Politics and Religion in Restoration Cockermouth
Michael A. Mullett
This book provides an account of the political and religious life of the borough and parliamentary constituency of Cockermouth during the reigns of kings Charles II and James II between 1660 and 1688.
After an introductory survey of the economic, social, institutional and ecclesiastical life and structures of the town, the eight further chapters offer the reader closely observed analyses of the town’s well-documented parliamentary elections. The emergency of a Tory party-political profile is vividly chronicled, along with the existence of a credible Whig party alternative.

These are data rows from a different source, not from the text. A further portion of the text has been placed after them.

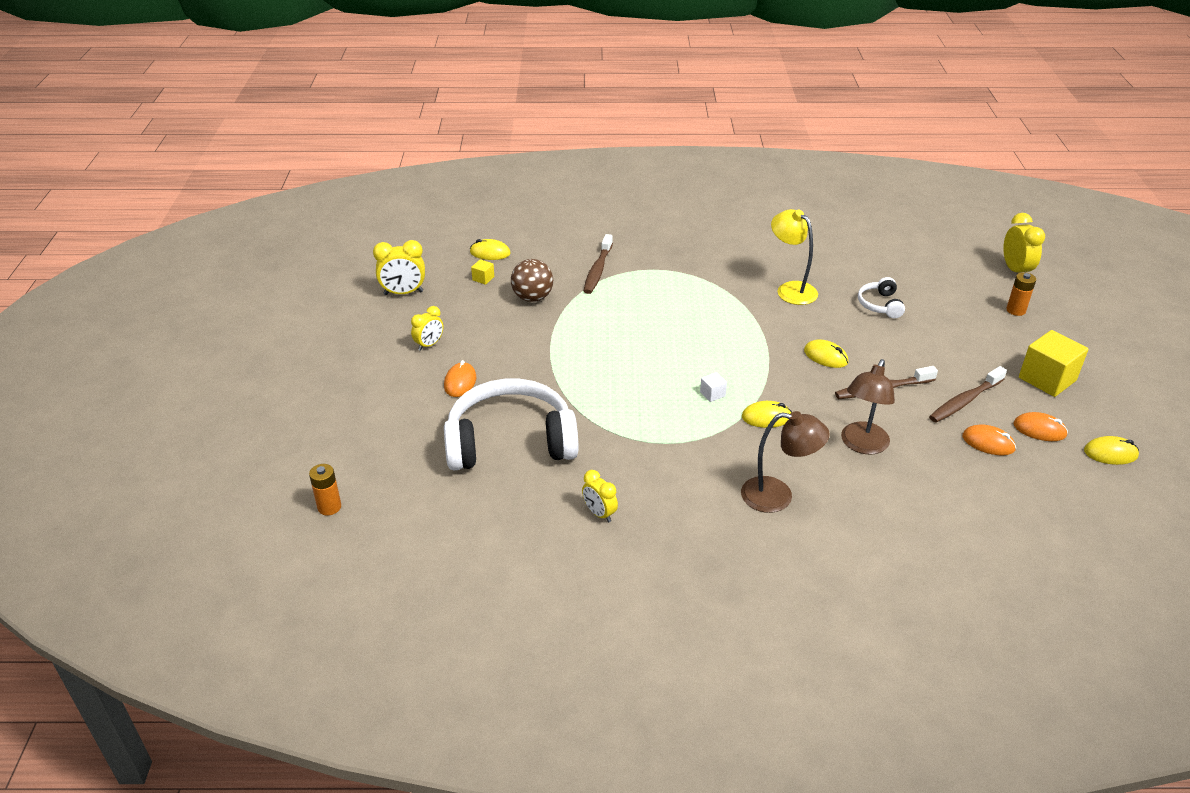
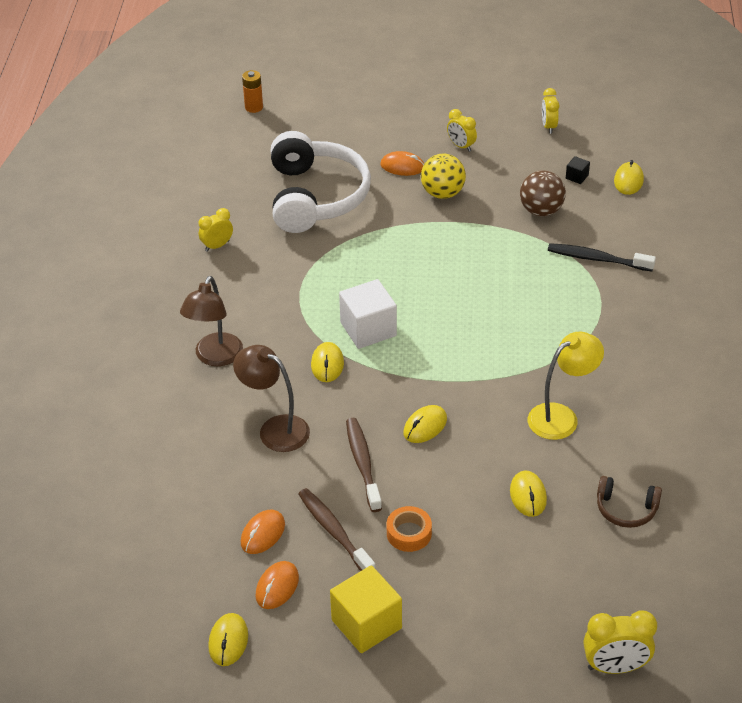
camera: 95 degrees right, 5 degrees up
(403, 293) = (548, 126): yellow clock -> yellow clock, size x0.66
(483, 278) = (577, 177): yellow cube -> black cube
(506, 354) = (442, 193): none -> yellow ball
(597, 270) = (597, 259): brown toothbrush -> black toothbrush
(712, 394) = (368, 329): white cube -> white cube, size x2.24
(874, 263) = (626, 509): none -> brown headphones
(880, 305) = (528, 495): white headphones -> yellow mouse
(946, 361) = (409, 533): none -> orange tape
(1015, 310) = (515, 636): orange battery -> none

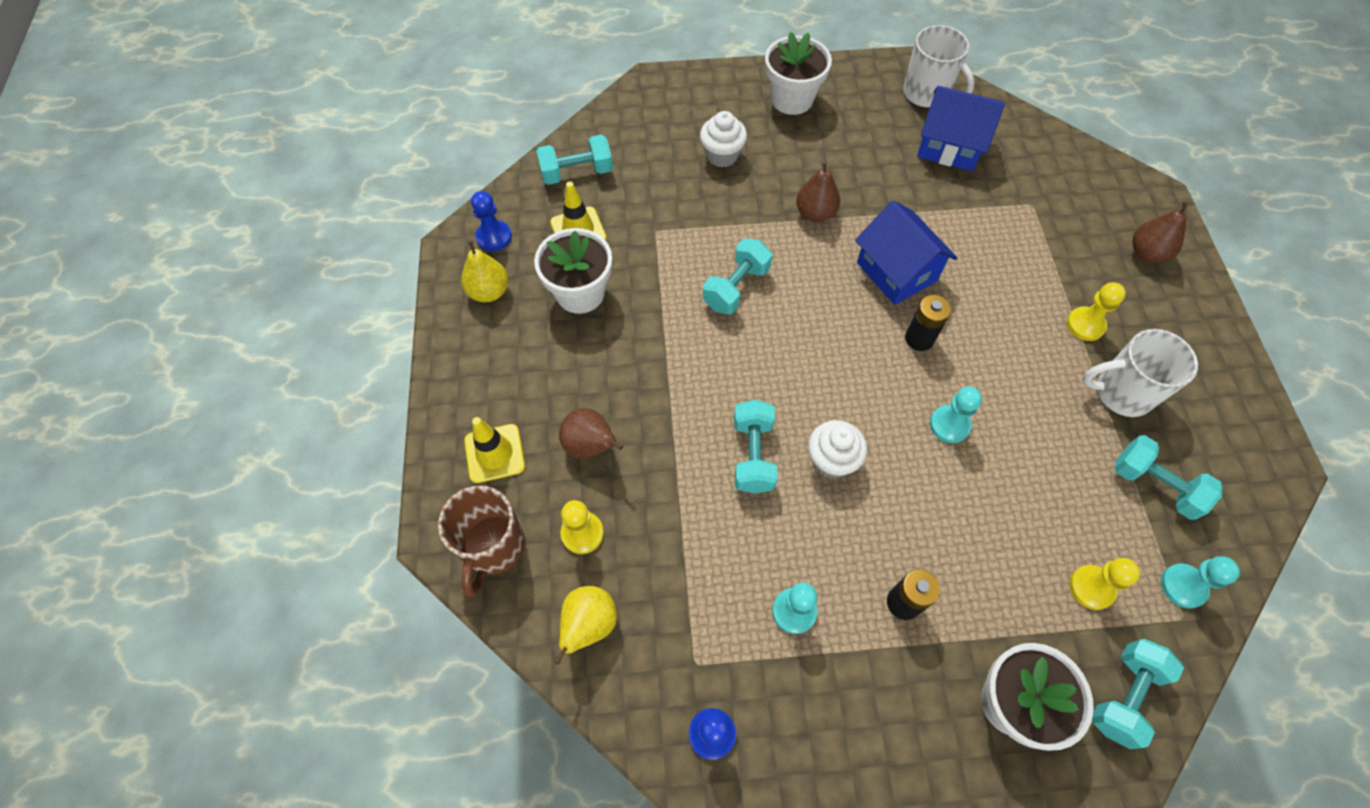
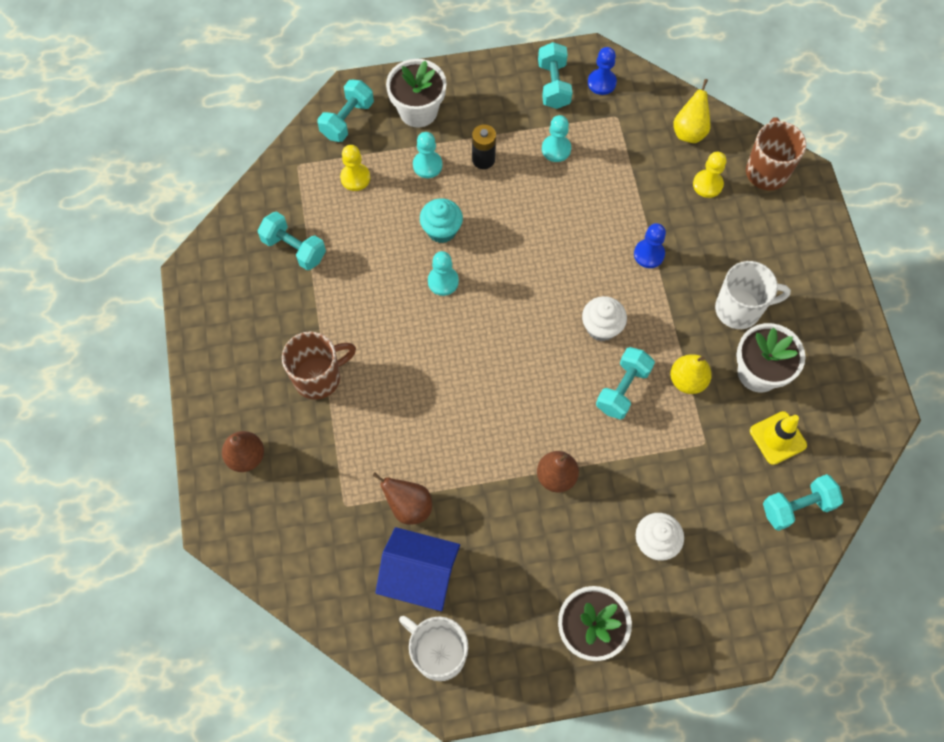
camera: 175 degrees right, 5 degrees up
(489, 291) = (838, 367): yellow pear -> yellow pear (687, 380)
(494, 237) = (853, 424): blue pawn -> blue pawn (649, 254)
(494, 453) = (787, 233): yellow traffic cone -> none
(590, 446) = (716, 244): brown pear -> brown pear (408, 506)
(753, 455) = (593, 247): turquoise dumbbell -> turquoise dumbbell (553, 85)
(831, 460) = (534, 248): white cupcake -> white cupcake (601, 327)
(896, 272) = (480, 417): blue house -> none
(919, 338) = (463, 353): black battery -> none
(957, 495) = (441, 230): none -> turquoise cupcake
(1085, 325) = (319, 377): yellow pawn -> brown mug
(1121, 393) = (302, 318): white mug -> white mug (739, 309)
(1183, 586) = (292, 183): turquoise pawn -> turquoise pawn (427, 165)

Cockermouth is thus sharply portrayed as playing an important role in the emergence of a national two-party system.
In what was still a deeply religious country, Cockermouth was caught up in the eccelesiastical conflicts of the period. The dominant figure in this story is that of the Congregational minister, George Larkham, whose fast-paced narrative of his church’s vicissitudes, through a period of often harsh repression, supply an unrivalled account of the fortunes and misfortunes of a provincial Non-Conformist community in later Stuart England.
Based on primary research in national and regional records, and written in a highly readable style, this study offers valuable insights into the history of one of Cumbria’s most important urban centres.
Michael Mullett is Emeritus Professor of History at the University of Lancaster, where he taught for four decades until retirement in 2008. He chairs the Penrith regional group of the Cumberland and Westmorland Antiquarian and Archaeological Society, and is an assistant editor of the Society’s Transactions. He is also currently preparing a study of politics, religion and the influence of Lady Anne Clifford in Appleby, 1660-1688.